== Material for this exercise

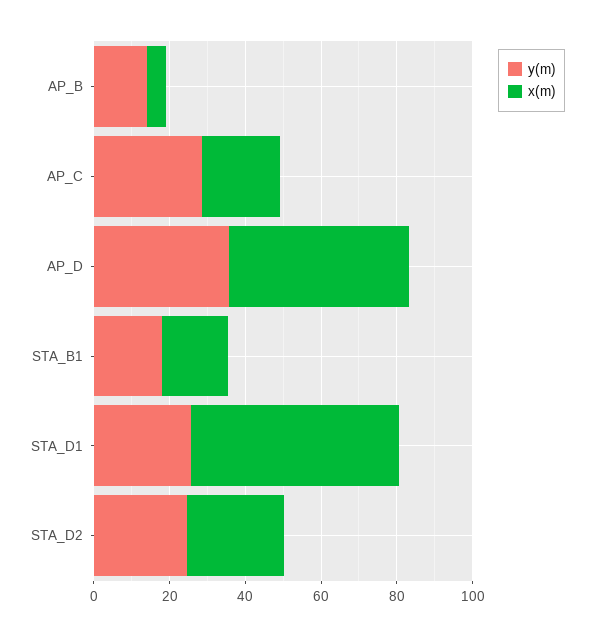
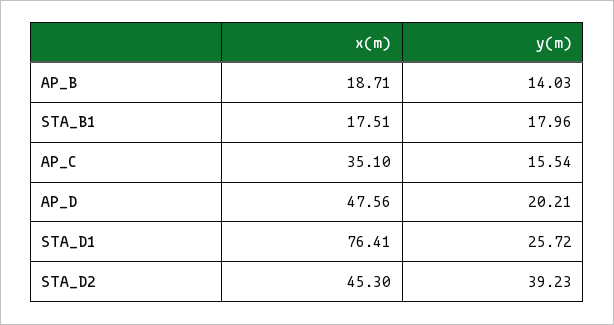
  {
    "y(m)": {
      "AP_B": 14.03,
-     "AP_C": 30,
+     "AP_C": 15.54,
-     "AP_D": 35,
+     "AP_D": 20.21,
      "STA_B1": 17.96,
      "STA_D1": 25.72,
-     "STA_D2": 25
+     "STA_D2": 39.23
    },
    "x(m)": {
-     "AP_B": 5,
+     "AP_B": 18.71,
-     "AP_C": 20,
+     "AP_C": 35.1,
      "AP_D": 47.56,
      "STA_B1": 17.51,
-     "STA_D1": 55,
+     "STA_D1": 76.41,
-     "STA_D2": 25
+     "STA_D2": 45.3
    }
  }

====

Task goal
Set down the data again, exactly, without images.

Exercise solution
  {
    "y(m)": {
      "AP_B": 14.03,
-     "AP_C": 30,
+     "AP_C": 15.54,
-     "AP_D": 35,
+     "AP_D": 20.21,
      "STA_B1": 17.96,
      "STA_D1": 25.72,
-     "STA_D2": 25
+     "STA_D2": 39.23
    },
    "x(m)": {
-     "AP_B": 5,
+     "AP_B": 18.71,
-     "AP_C": 20,
+     "AP_C": 35.1,
      "AP_D": 47.56,
      "STA_B1": 17.51,
-     "STA_D1": 55,
+     "STA_D1": 76.41,
-     "STA_D2": 25
+     "STA_D2": 45.3
    }
  }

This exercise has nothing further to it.